Output only how many lines below contain "ankle".

*** Opening of DATA FOR PROCESSING ***

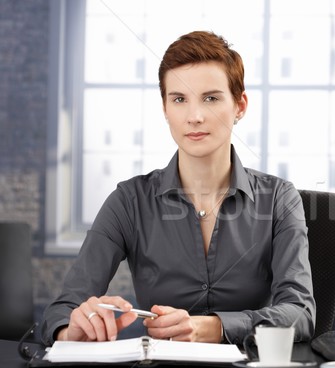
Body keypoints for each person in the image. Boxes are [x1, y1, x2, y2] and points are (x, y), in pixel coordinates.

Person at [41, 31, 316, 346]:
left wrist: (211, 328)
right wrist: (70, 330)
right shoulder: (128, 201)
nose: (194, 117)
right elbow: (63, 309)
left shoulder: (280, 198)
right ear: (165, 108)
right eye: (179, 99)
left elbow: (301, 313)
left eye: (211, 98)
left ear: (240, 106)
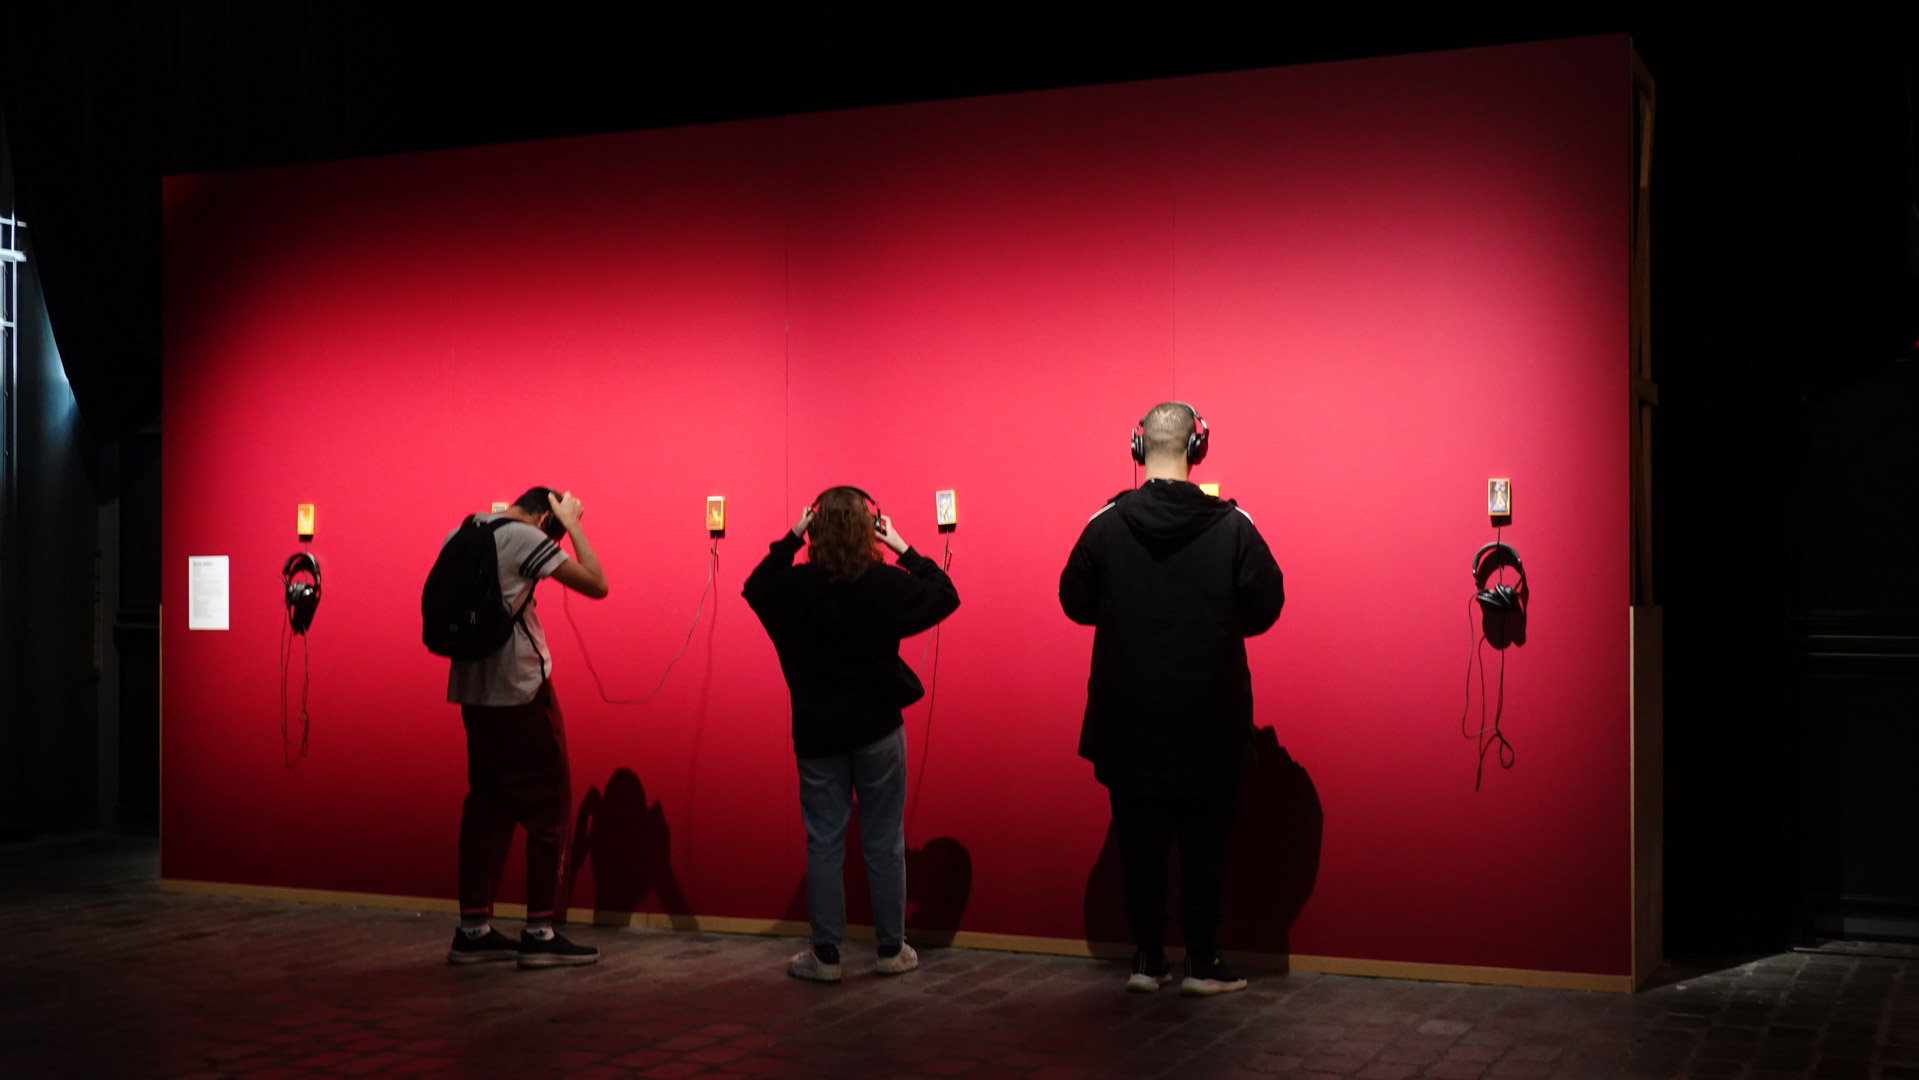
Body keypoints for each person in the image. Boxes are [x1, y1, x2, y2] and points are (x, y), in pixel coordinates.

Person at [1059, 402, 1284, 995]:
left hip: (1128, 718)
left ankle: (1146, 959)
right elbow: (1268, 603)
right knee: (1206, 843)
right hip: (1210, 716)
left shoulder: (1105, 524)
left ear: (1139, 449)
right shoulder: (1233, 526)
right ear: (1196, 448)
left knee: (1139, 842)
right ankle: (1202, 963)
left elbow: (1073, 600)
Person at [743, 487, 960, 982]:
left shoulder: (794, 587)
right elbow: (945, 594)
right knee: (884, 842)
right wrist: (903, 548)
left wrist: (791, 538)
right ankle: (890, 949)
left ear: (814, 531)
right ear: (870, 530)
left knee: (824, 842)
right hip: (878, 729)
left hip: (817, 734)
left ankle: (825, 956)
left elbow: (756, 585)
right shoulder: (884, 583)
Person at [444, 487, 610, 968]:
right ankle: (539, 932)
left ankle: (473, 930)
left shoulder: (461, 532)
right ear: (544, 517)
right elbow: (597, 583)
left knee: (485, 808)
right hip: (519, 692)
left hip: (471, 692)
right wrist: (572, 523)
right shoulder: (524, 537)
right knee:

*** Close of DATA FOR PROCESSING ***

**THE ANSWER:**
6